Fe is very easily transmogrified to its environs. I don't know about anyone else, but I'll go chameleon in a situation I'm new to or am unsure about. I think Fe has a way of attempting to blend in a temporary manner so it can size up the room. Fe is action-oriented, in my opinion, and it wants to know how the people recieve others, what the acceptible "norm" is for maximum social success in said situation. That's what makes Fe so dominant in the social arena. It knows generally and instinctively how to read the scene and the people in it.

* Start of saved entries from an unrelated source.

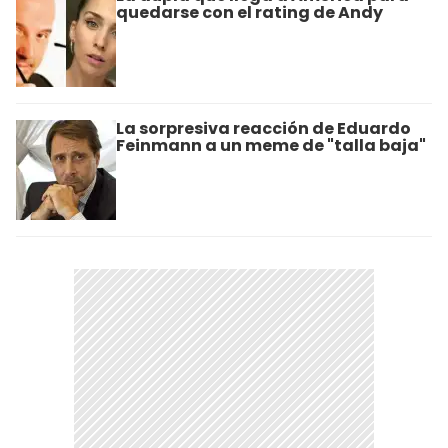
quedarse con el rating de Andy
La sorpresiva reacción de Eduardo
Feinmann a un meme de "talla baja"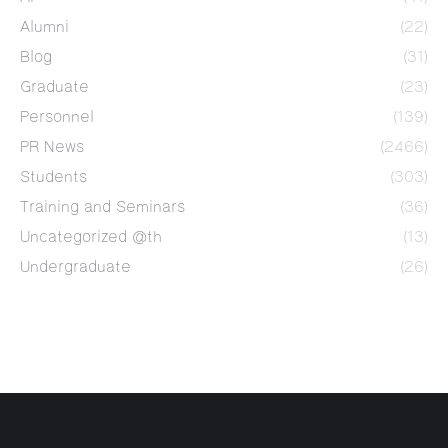
Alumni
(22)
Blog
(31)
Graduate
(23)
Personnel
(139)
PR News
(2466)
Students
(303)
Training and Seminars
(36)
Uncategorized @th
(13)
Undergraduate
(26)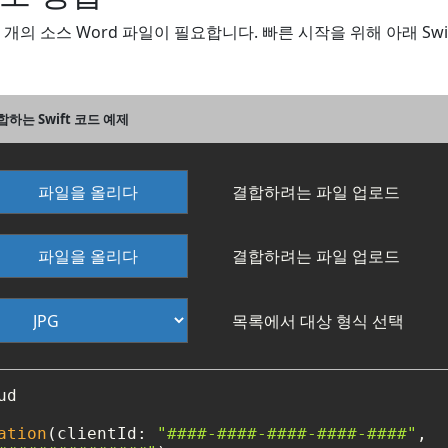
 두 개의 소스 Word 파일이 필요합니다. 빠른 시작을 위해 아래 S
합하는 Swift 코드 예제
파일을 올리다
결합하려는 파일 업로드
파일을 올리다
결합하려는 파일 업로드
목록에서 대상 형식 선택
d

ation
(clientId: 
"####-####-####-####-####"
, 
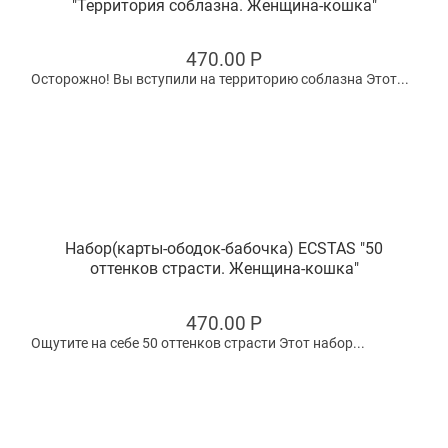
"Территория соблазна. Женщина-кошка"
470.00
Р
Осторожно! Вы вступили на территорию соблазна Этот...
Набор(карты-ободок-бабочка) ECSTAS "50
оттенков страсти. Женщина-кошка"
470.00
Р
Ощутите на себе 50 оттенков страсти Этот набор...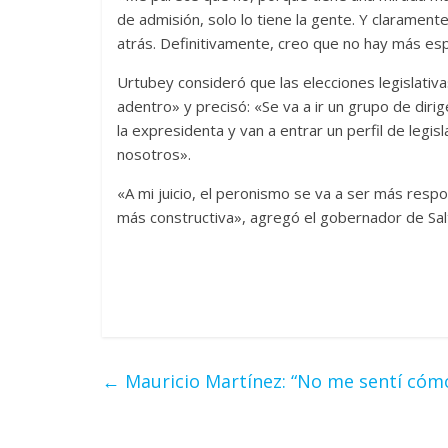
de admisión, solo lo tiene la gente. Y claramente
atrás. Definitivamente, creo que no hay más espa
Urtubey consideró que las elecciones legislativ
adentro» y precisó: «Se va a ir un grupo de di
la expresidenta y van a entrar un perfil de leg
nosotros».
«A mi juicio, el peronismo se va a ser más resp
más constructiva», agregó el gobernador de Salt
←
Mauricio Martínez: “No me sentí cómo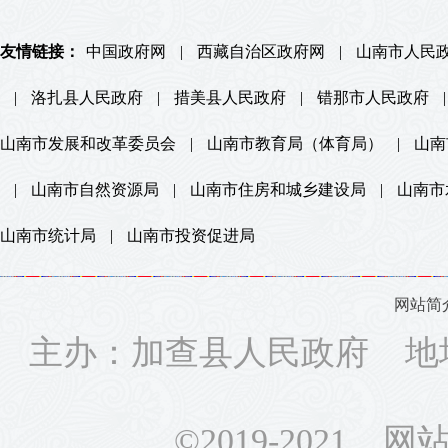
友情链接：
中国政府网
|
西藏自治区政府网
|
山南市人民
|
洛扎县人民政府
|
措美县人民政府
|
错那市人民政府
|
山南市发展和改革委员会
|
山南市教育局（体育局）
|
山南
|
山南市自然资源局
|
山南市住房和城乡建设局
|
山南市
山南市统计局
|
山南市投资促进局
网站简
主办：加查县人民政府 地
©2019-2021 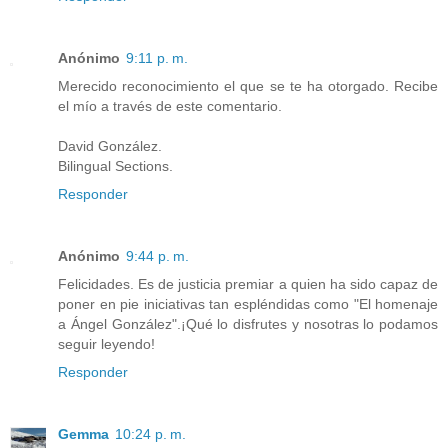
Anónimo
9:11 p. m.
Merecido reconocimiento el que se te ha otorgado. Recibe
el mío a través de este comentario.
David González.
Bilingual Sections.
Responder
Anónimo
9:44 p. m.
Felicidades. Es de justicia premiar a quien ha sido capaz de
poner en pie iniciativas tan espléndidas como "El homenaje
a Ángel González".¡Qué lo disfrutes y nosotras lo podamos
seguir leyendo!
Responder
Gemma
10:24 p. m.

With a couple of them I think I've figured out their type because I do see the need to connect with others, the emotional expressiveness, and natural calibration with their environment. They seem very current and trendy, almost SP-like, and their Si mostly comes through as factual knowledge retention and reminiscing but not necessarily traditional, kinda like pure_mercury. I think age also has a lot to do with it, because most of them are between 25 and 33 so maybe more stereotypical Fe characteristics will show up later in life. Also, I'm in the DC area and many people around here tend to be more educated so stereotypical Si traits may not be as obvious.
Pure Mercury is an excellent example of type. He's well-spoken, glib, knowledgable, and his bent toward music seems to correlate with other ESFJs I've known. The movie reviewer for our major local paper is an ExFJ, and I'm leaning toward S because he's not just funny and glib, but very observant, not squeamish, thoughtful and gives intelligent reasons for why he does or does not like a picture. He has a great capacity to remember movies and make comparisons, and his realm of interest is very broad, from French subtitled Afghani indie movies about pet ownership to blockbuster stuff like Batman.
These Fe dominants are harder to identify because they're not baking cookies and changing diapers, tend to be more sarcastic and wry than motherly/fatherly, not really fluffy, but they're very social and seem to pick up social cues quickly. And when I think about it further, you really can't have social harmony without some ability to be mutable. I'm not saying this is a go with the flow attitude, because that's more of an FP thing than FJ, just more of an ability to sublimate yourself.
We automatically figure out the values of others and use that make social decisions that will make things flow easily. Our interest is NOT control over the humans in our arena nor is it about being fake, it's about easy fluid dynamic and pleasing those people. Our value is found in the quality of our human interactions. Speaking for myself, if my human dynamics are flowing well, I get all the new ideas, randomness, data, creative charge and sharpening that I thrive on.
I don't want this to sound like mindless conformity because it's not. It's so easy to pin that label on Fe.
Easy and unfair. Especially compared to "cool" Fi which I think gets interpreted as more intelligent or fashionable.
I say all this because I'm just trying to isolate some components of Fe that I see rarely discussed in type descriptions. Mainly, I think could be a reason why it's so hard to identify ENFJs because you have this natural Fe reflectiveness and that's got Ni behind it and not all manifestations Ni are eccentric and bizarre. I don't know any ENFJs besides the ones on the forum and we're all very different people. The best example I can give is if you read how Lookin4 describes how she navigates her workplace through a mixture of drive, enthusiasm, charm, perceptiveness, and strategy. And it's easier to find examples of manipulative ENFJs than others.
I think ENFJs are also hard to pinpoint because they come off as either ENTJs or INFJs. I've found this to be personally troublesome.